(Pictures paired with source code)
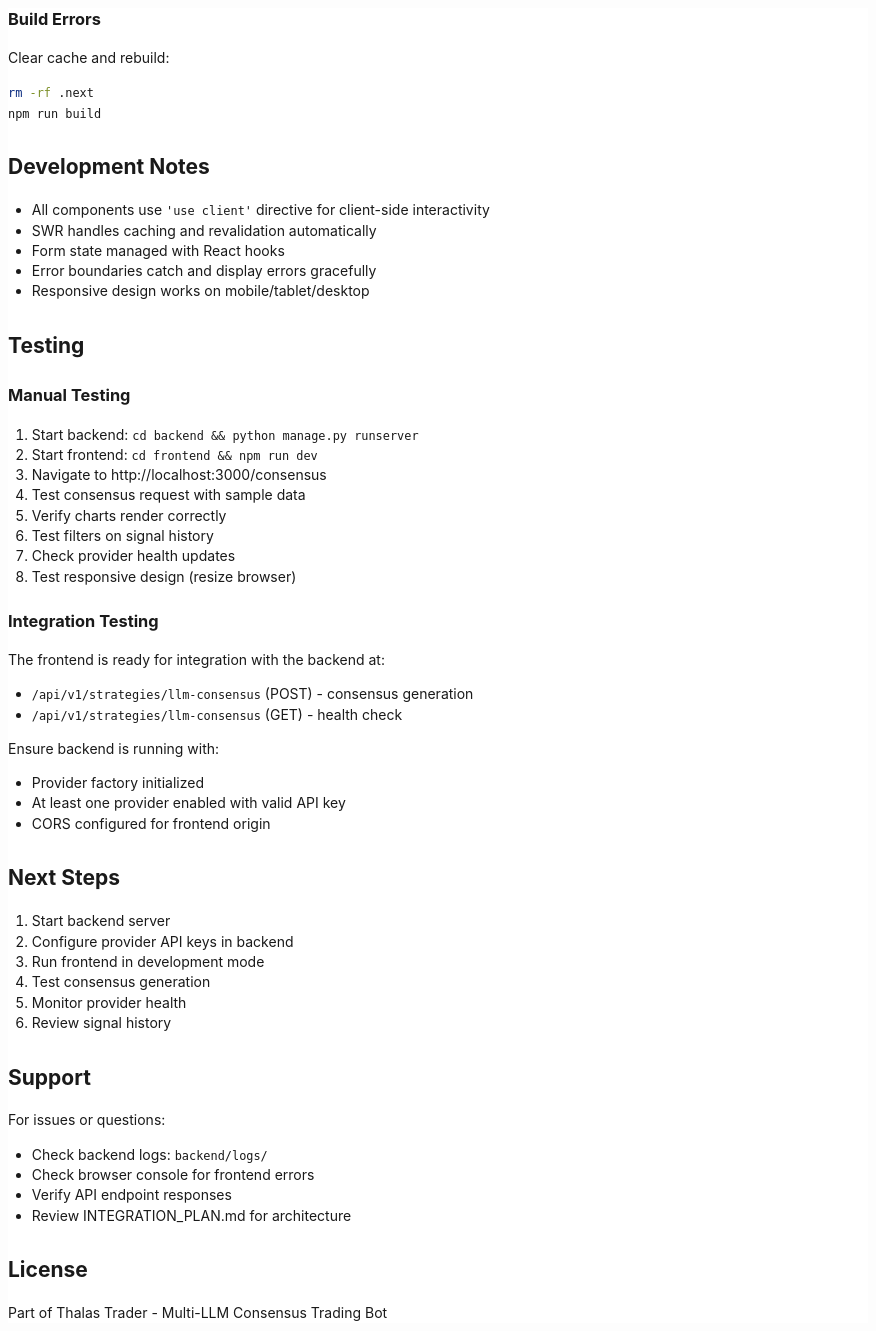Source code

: ### Build Errors

Clear cache and rebuild:

```bash
rm -rf .next
npm run build
```

## Development Notes

- All components use `'use client'` directive for client-side interactivity
- SWR handles caching and revalidation automatically
- Form state managed with React hooks
- Error boundaries catch and display errors gracefully
- Responsive design works on mobile/tablet/desktop

## Testing

### Manual Testing

1. Start backend: `cd backend && python manage.py runserver`
2. Start frontend: `cd frontend && npm run dev`
3. Navigate to http://localhost:3000/consensus
4. Test consensus request with sample data
5. Verify charts render correctly
6. Test filters on signal history
7. Check provider health updates
8. Test responsive design (resize browser)

### Integration Testing

The frontend is ready for integration with the backend at:
- `/api/v1/strategies/llm-consensus` (POST) - consensus generation
- `/api/v1/strategies/llm-consensus` (GET) - health check

Ensure backend is running with:
- Provider factory initialized
- At least one provider enabled with valid API key
- CORS configured for frontend origin

## Next Steps

1. Start backend server
2. Configure provider API keys in backend
3. Run frontend in development mode
4. Test consensus generation
5. Monitor provider health
6. Review signal history

## Support

For issues or questions:
- Check backend logs: `backend/logs/`
- Check browser console for frontend errors
- Verify API endpoint responses
- Review INTEGRATION_PLAN.md for architecture

## License

Part of Thalas Trader - Multi-LLM Consensus Trading Bot
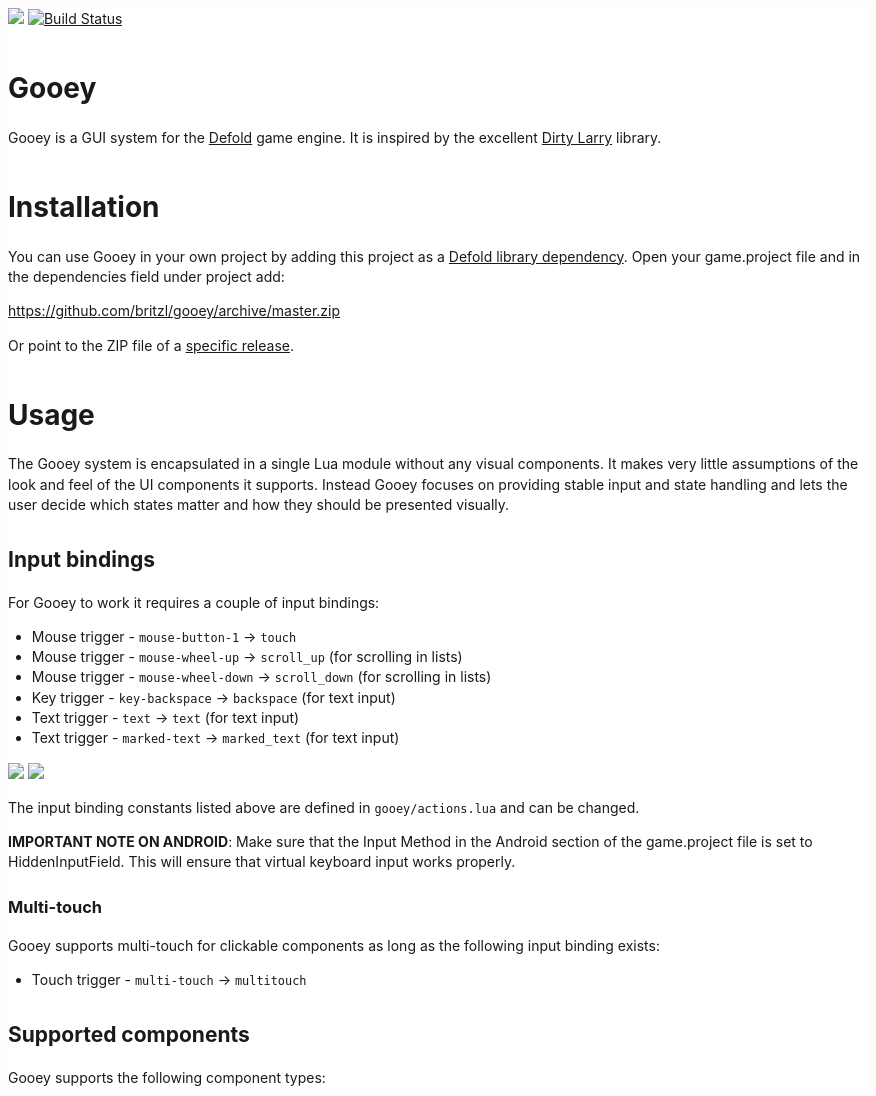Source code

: ![](images/heroimage.png)
[![Build Status](https://travis-ci.org/britzl/gooey.svg?branch=master)](https://travis-ci.org/britzl/gooey)
# Gooey
Gooey is a GUI system for the [Defold](https://www.defold.com) game engine. It is inspired by the excellent [Dirty Larry](https://github.com/andsve/dirtylarry) library.


# Installation
You can use Gooey in your own project by adding this project as a [Defold library dependency](http://www.defold.com/manuals/libraries/). Open your game.project file and in the dependencies field under project add:

https://github.com/britzl/gooey/archive/master.zip

Or point to the ZIP file of a [specific release](https://github.com/britzl/gooey/releases).


# Usage
The Gooey system is encapsulated in a single Lua module without any visual components. It makes very little assumptions of the look and feel of the UI components it supports. Instead Gooey focuses on providing stable input and state handling and lets the user decide which states matter and how they should be presented visually.


## Input bindings
For Gooey to work it requires a couple of input bindings:

* Mouse trigger - ```mouse-button-1``` -> ```touch```
* Mouse trigger - ```mouse-wheel-up``` -> ```scroll_up``` (for scrolling in lists)
* Mouse trigger - ```mouse-wheel-down``` -> ```scroll_down``` (for scrolling in lists)
* Key trigger - ```key-backspace``` -> ```backspace``` (for text input)
* Text trigger - ```text``` -> ```text``` (for text input)
* Text trigger - ```marked-text``` -> ```marked_text``` (for text input)

![](docs/key_mouse_bindings.png)
![](docs/text_bindings.png)

The input binding constants listed above are defined in `gooey/actions.lua` and can be changed.

**IMPORTANT NOTE ON ANDROID**: Make sure that the Input Method in the Android section of the game.project file is set to HiddenInputField. This will ensure that virtual keyboard input works properly.

### Multi-touch
Gooey supports multi-touch for clickable components as long as the following input binding exists:

* Touch trigger - ```multi-touch``` -> ```multitouch```


## Supported components
Gooey supports the following component types:
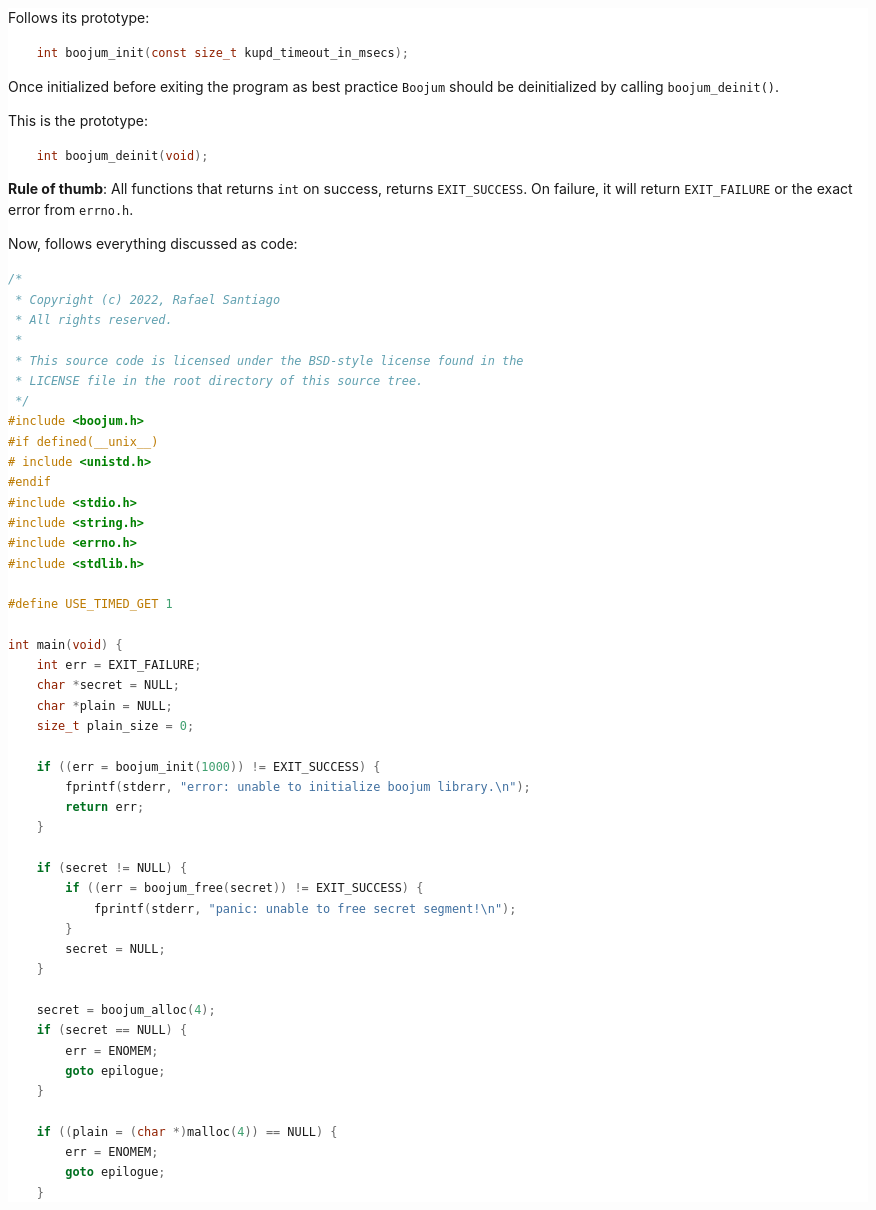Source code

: Follows its prototype:

```c
    int boojum_init(const size_t kupd_timeout_in_msecs);
```

Once initialized before exiting the program as best practice ``Boojum`` should
be deinitialized by calling ``boojum_deinit()``.

This is the prototype:

```c
    int boojum_deinit(void);
```

**Rule of thumb**: All functions that returns ``int`` on success, returns ``EXIT_SUCCESS``.
On failure, it will return ``EXIT_FAILURE`` or the exact error from ``errno.h``.

Now, follows everything discussed as code:

```c
/*
 * Copyright (c) 2022, Rafael Santiago
 * All rights reserved.
 *
 * This source code is licensed under the BSD-style license found in the
 * LICENSE file in the root directory of this source tree.
 */
#include <boojum.h>
#if defined(__unix__)
# include <unistd.h>
#endif
#include <stdio.h>
#include <string.h>
#include <errno.h>
#include <stdlib.h>

#define USE_TIMED_GET 1

int main(void) {
    int err = EXIT_FAILURE;
    char *secret = NULL;
    char *plain = NULL;
    size_t plain_size = 0;

    if ((err = boojum_init(1000)) != EXIT_SUCCESS) {
        fprintf(stderr, "error: unable to initialize boojum library.\n");
        return err;
    }

    if (secret != NULL) {
        if ((err = boojum_free(secret)) != EXIT_SUCCESS) {
            fprintf(stderr, "panic: unable to free secret segment!\n");
        }
        secret = NULL;
    }

    secret = boojum_alloc(4);
    if (secret == NULL) {
        err = ENOMEM;
        goto epilogue;
    }

    if ((plain = (char *)malloc(4)) == NULL) {
        err = ENOMEM;
        goto epilogue;
    }

```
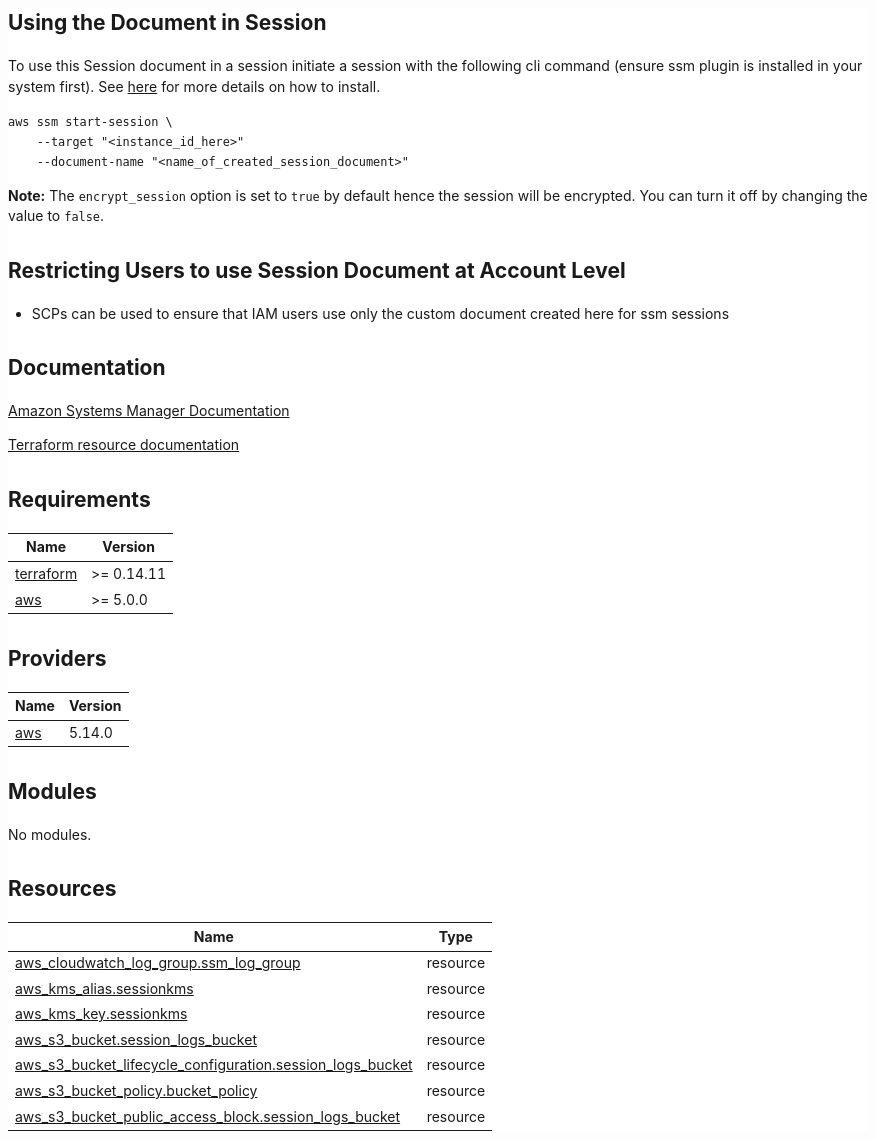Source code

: ## Using the Document in Session
To use this Session document in a session initiate a session with the following cli command (ensure ssm plugin is installed in your system first). See [here](https://docs.aws.amazon.com/systems-manager/latest/userguide/session-manager-working-with-install-plugin.html) for more details on how to install.
```console
aws ssm start-session \
    --target "<instance_id_here>"
    --document-name "<name_of_created_session_document>"
```
**Note:** The `encrypt_session` option is set to `true` by default hence the session will be encrypted. You can turn it off by changing the value to `false`.

## Restricting Users to use Session Document at Account Level
- SCPs can be used to ensure that IAM users use only the custom document created here for ssm sessions

## Documentation

[Amazon Systems Manager Documentation](https://docs.aws.amazon.com/systems-manager/latest/userguide/what-is-systems-manager.html)

[Terraform resource documentation](https://registry.terraform.io/providers/hashicorp/aws/latest/docs/resources/ssm_document)


## Requirements

| Name | Version |
|------|---------|
| <a name="requirement_terraform"></a> [terraform](#requirement\_terraform) | >= 0.14.11 |
| <a name="requirement_aws"></a> [aws](#requirement\_aws) | >= 5.0.0 |

## Providers

| Name | Version |
|------|---------|
| <a name="provider_aws"></a> [aws](#provider\_aws) | 5.14.0 |

## Modules

No modules.

## Resources

| Name | Type |
|------|------|
| [aws_cloudwatch_log_group.ssm_log_group](https://registry.terraform.io/providers/hashicorp/aws/latest/docs/resources/cloudwatch_log_group) | resource |
| [aws_kms_alias.sessionkms](https://registry.terraform.io/providers/hashicorp/aws/latest/docs/resources/kms_alias) | resource |
| [aws_kms_key.sessionkms](https://registry.terraform.io/providers/hashicorp/aws/latest/docs/resources/kms_key) | resource |
| [aws_s3_bucket.session_logs_bucket](https://registry.terraform.io/providers/hashicorp/aws/latest/docs/resources/s3_bucket) | resource |
| [aws_s3_bucket_lifecycle_configuration.session_logs_bucket](https://registry.terraform.io/providers/hashicorp/aws/latest/docs/resources/s3_bucket_lifecycle_configuration) | resource |
| [aws_s3_bucket_policy.bucket_policy](https://registry.terraform.io/providers/hashicorp/aws/latest/docs/resources/s3_bucket_policy) | resource |
| [aws_s3_bucket_public_access_block.session_logs_bucket](https://registry.terraform.io/providers/hashicorp/aws/latest/docs/resources/s3_bucket_public_access_block) | resource |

* _ASSIGNED TASK_:
Among the records, find every line with the word "NULL" and copy it.

* _RESPONSE TO THIS TASK_:
    char *secret = NULL;
    char *plain = NULL;
    if (secret != NULL) {
        secret = NULL;
    if (secret == NULL) {
    if ((plain = (char *)malloc(4)) == NULL) {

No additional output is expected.